The six times the word “place” appears in the episode of Jacob’s dream of a ladder reaching heaven with angels ascending and descending corresponds to the six directions of a cube, the archetypal form of all space. Rabbi Yitzchak Ginsburgh in his book, Living in Divine Space, explains how the six directions of a cube relate to six constant mitzvot incumbent on all Jews, at all times, and in all places, as taught by Maimonides. In the introduction to the Sefer Hachinuch, it hints to a further connection between these six mitzvot and the six cities of refuge in ancient Israel, where those who killed inadvertently were given the opportunity to find haven in six cities of refuge.
Rabbi Ginsburgh teaches that a city of refuge in a spiritual and psychological sense still exists today in the form of Jewish meditation and specifically on meditating on these six constant mitzvot. Through contemplating the deeper meanings of the mitzvot and their manifold associations with the directions, the sefirot and various archetypal souls who represent these mitzvot and sefirot, one orients him or herself in the middle of the cube, creating a spiritual force field and a true center focus, with which one can then go out into the world.
The one meditating represents the middle, seventh point, which has its associations, as well as a mitzvah which “aspires” to be constant, as taught in the Talmud: “Would that a person pray all the day continually”. King David alluded to this when exclaiming: “And I am prayer.”

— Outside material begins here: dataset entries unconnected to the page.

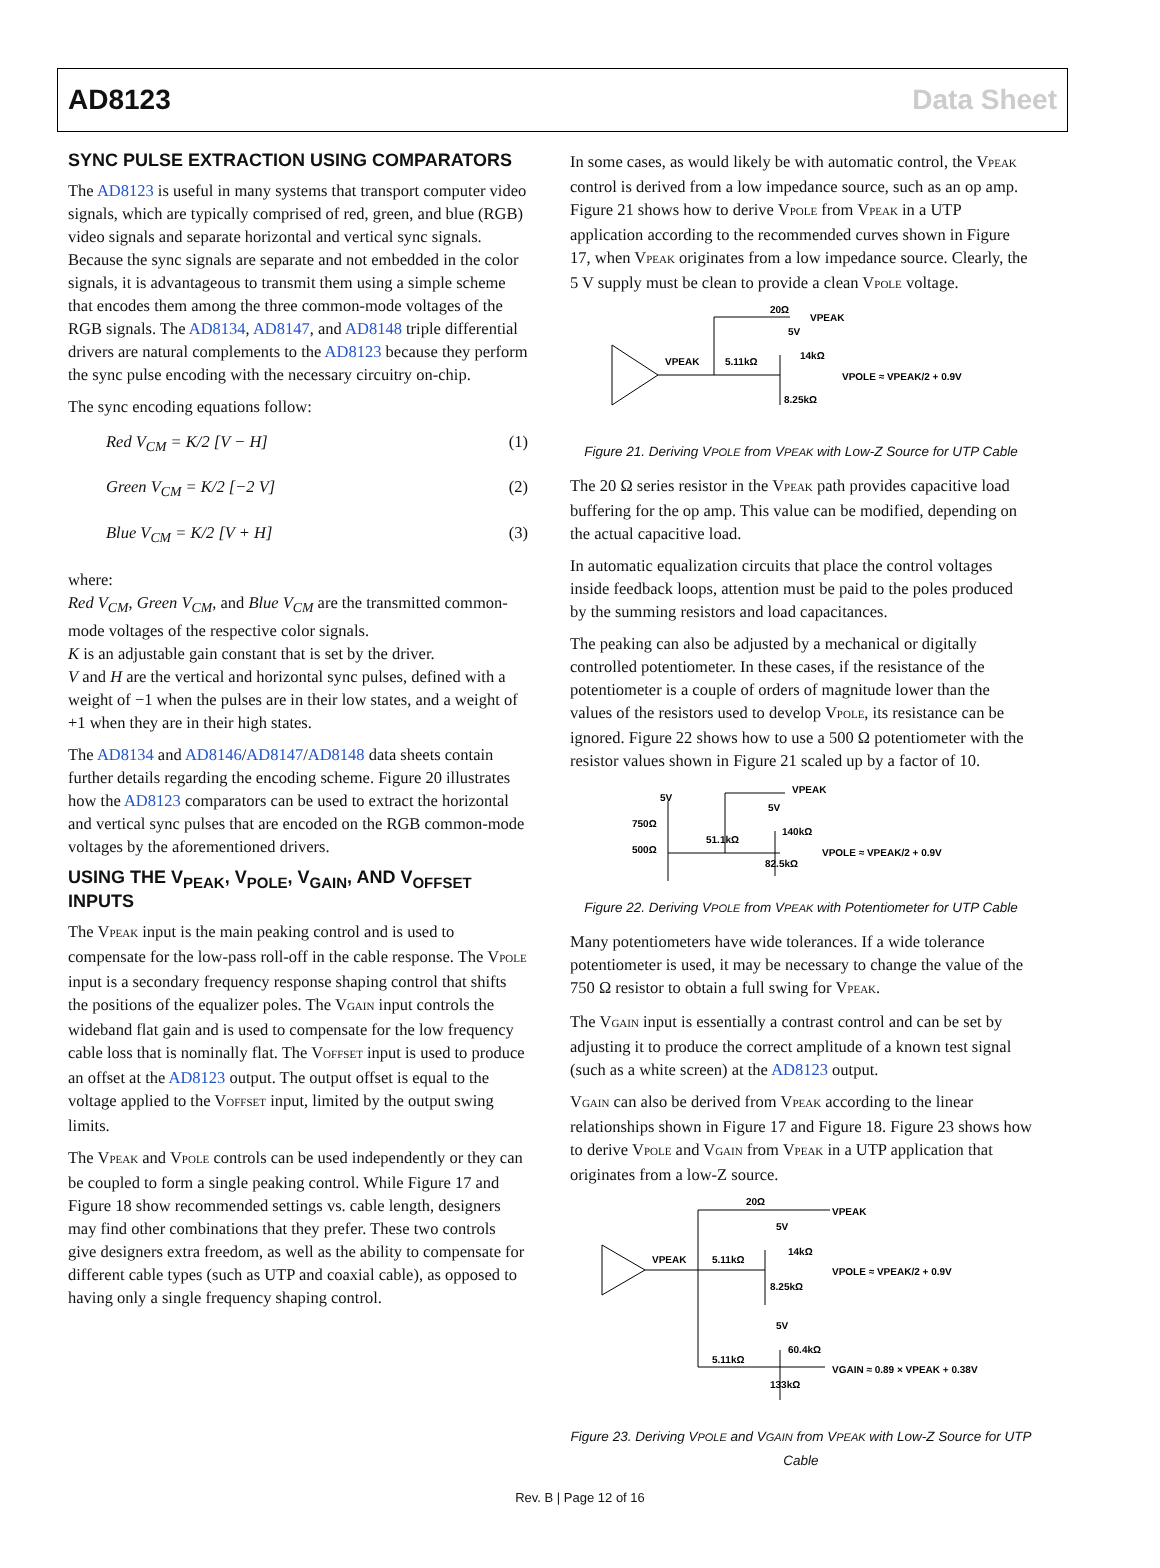AD8123 Data Sheet
SYNC PULSE EXTRACTION USING COMPARATORS
The AD8123 is useful in many systems that transport computer video signals, which are typically comprised of red, green, and blue (RGB) video signals and separate horizontal and vertical sync signals. Because the sync signals are separate and not embedded in the color signals, it is advantageous to transmit them using a simple scheme that encodes them among the three common-mode voltages of the RGB signals. The AD8134, AD8147, and AD8148 triple differential drivers are natural complements to the AD8123 because they perform the sync pulse encoding with the necessary circuitry on-chip.
The sync encoding equations follow:
Red V<sub>CM</sub> = K/2 [V − H] (1)
Green V<sub>CM</sub> = K/2 [−2 V] (2)
Blue V<sub>CM</sub> = K/2 [V + H] (3)
where:
Red V<sub>CM</sub>, Green V<sub>CM</sub>, and Blue V<sub>CM</sub> are the transmitted common-mode voltages of the respective color signals.
K is an adjustable gain constant that is set by the driver.
V and H are the vertical and horizontal sync pulses, defined with a weight of −1 when the pulses are in their low states, and a weight of +1 when they are in their high states.
The AD8134 and AD8146/AD8147/AD8148 data sheets contain further details regarding the encoding scheme. Figure 20 illustrates how the AD8123 comparators can be used to extract the horizontal and vertical sync pulses that are encoded on the RGB common-mode voltages by the aforementioned drivers.
USING THE V<sub>PEAK</sub>, V<sub>POLE</sub>, V<sub>GAIN</sub>, AND V<sub>OFFSET</sub> INPUTS
The VPEAK input is the main peaking control and is used to compensate for the low-pass roll-off in the cable response. The VPOLE input is a secondary frequency response shaping control that shifts the positions of the equalizer poles. The VGAIN input controls the wideband flat gain and is used to compensate for the low frequency cable loss that is nominally flat. The VOFFSET input is used to produce an offset at the AD8123 output. The output offset is equal to the voltage applied to the VOFFSET input, limited by the output swing limits.
The VPEAK and VPOLE controls can be used independently or they can be coupled to form a single peaking control. While Figure 17 and Figure 18 show recommended settings vs. cable length, designers may find other combinations that they prefer. These two controls give designers extra freedom, as well as the ability to compensate for different cable types (such as UTP and coaxial cable), as opposed to having only a single frequency shaping control.
In some cases, as would likely be with automatic control, the VPEAK control is derived from a low impedance source, such as an op amp. Figure 21 shows how to derive VPOLE from VPEAK in a UTP application according to the recommended curves shown in Figure 17, when VPEAK originates from a low impedance source. Clearly, the 5 V supply must be clean to provide a clean VPOLE voltage.
20Ω
VPEAK
VPEAK
5.11kΩ
5V
14kΩ
8.25kΩ
VPOLE ≈ VPEAK/2 + 0.9V
Figure 21. Deriving VPOLE from VPEAK with Low-Z Source for UTP Cable
The 20 Ω series resistor in the VPEAK path provides capacitive load buffering for the op amp. This value can be modified, depending on the actual capacitive load.
In automatic equalization circuits that place the control voltages inside feedback loops, attention must be paid to the poles produced by the summing resistors and load capacitances.
The peaking can also be adjusted by a mechanical or digitally controlled potentiometer. In these cases, if the resistance of the potentiometer is a couple of orders of magnitude lower than the values of the resistors used to develop VPOLE, its resistance can be ignored. Figure 22 shows how to use a 500 Ω potentiometer with the resistor values shown in Figure 21 scaled up by a factor of 10.
5V
750Ω
500Ω
VPEAK
5V
140kΩ
51.1kΩ
82.5kΩ
VPOLE ≈ VPEAK/2 + 0.9V
Figure 22. Deriving VPOLE from VPEAK with Potentiometer for UTP Cable
Many potentiometers have wide tolerances. If a wide tolerance potentiometer is used, it may be necessary to change the value of the 750 Ω resistor to obtain a full swing for VPEAK.
The VGAIN input is essentially a contrast control and can be set by adjusting it to produce the correct amplitude of a known test signal (such as a white screen) at the AD8123 output.
VGAIN can also be derived from VPEAK according to the linear relationships shown in Figure 17 and Figure 18. Figure 23 shows how to derive VPOLE and VGAIN from VPEAK in a UTP application that originates from a low-Z source.
20Ω
VPEAK
VPEAK
5.11kΩ
5V
14kΩ
8.25kΩ
VPOLE ≈ VPEAK/2 + 0.9V
5V
60.4kΩ
5.11kΩ
133kΩ
VGAIN ≈ 0.89 × VPEAK + 0.38V
Figure 23. Deriving VPOLE and VGAIN from VPEAK with Low-Z Source for UTP Cable
Rev. B | Page 12 of 16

This meditation, based on the six directions of space, is one of the secrets of shaking the four species on the holiday of Succot to the six directions.
The six/seven mitzvot and their related associations are:
|Constant Mitzvah||Direction||Sefirah||Sefirah||Inner Sense||Soul|
|Belief in existence of God||Above||Netzach||Victory||Security||Moses|
|Not believing in other gods||Below||Hod||Glory||Acknowledgment||Aaron|
|Belief that God is One||Front/East||Tiferet||Beauty||Compassion||Jacob|
|Love of God||Right/South||Chesed||Kindness||Love||Abraham|
|Fear/Awe of God||Left/North||Gevurah||Strength||Fear||Isaac|
|Not straying after negative thoughts||Behind/West||Yesod||Foundation||Truth||Joseph|
The above chart is the skeleton of the meditation, which is at once mystically potent, yet very practical in its application to daily life. Once the associations are learned there is no limit of depths that can be reached through this and other forms of Jewish meditation.
Meditation in a sense is creating a dream state, where the conscious and subconscious elements of the psyche, the intellect and the emotions merge together in harmony and creative endeavor. As in a dream, meditation lifts us above the strictures of time and space, giving leave of the soul to soar to the heart of heaven. Afterwards, one needs to interpret the meditation, just as a dream needs interpreting, in order to fully integrate that which was learned and gained by the experience.
For those who take the time and make the effort to meditate and contemplate the deep secrets of time and space hidden in the Torah, one is able to come to the same conclusion as Jacob: “How awesome is this place! This in none other than the house of God and this is the gate of the heavens.”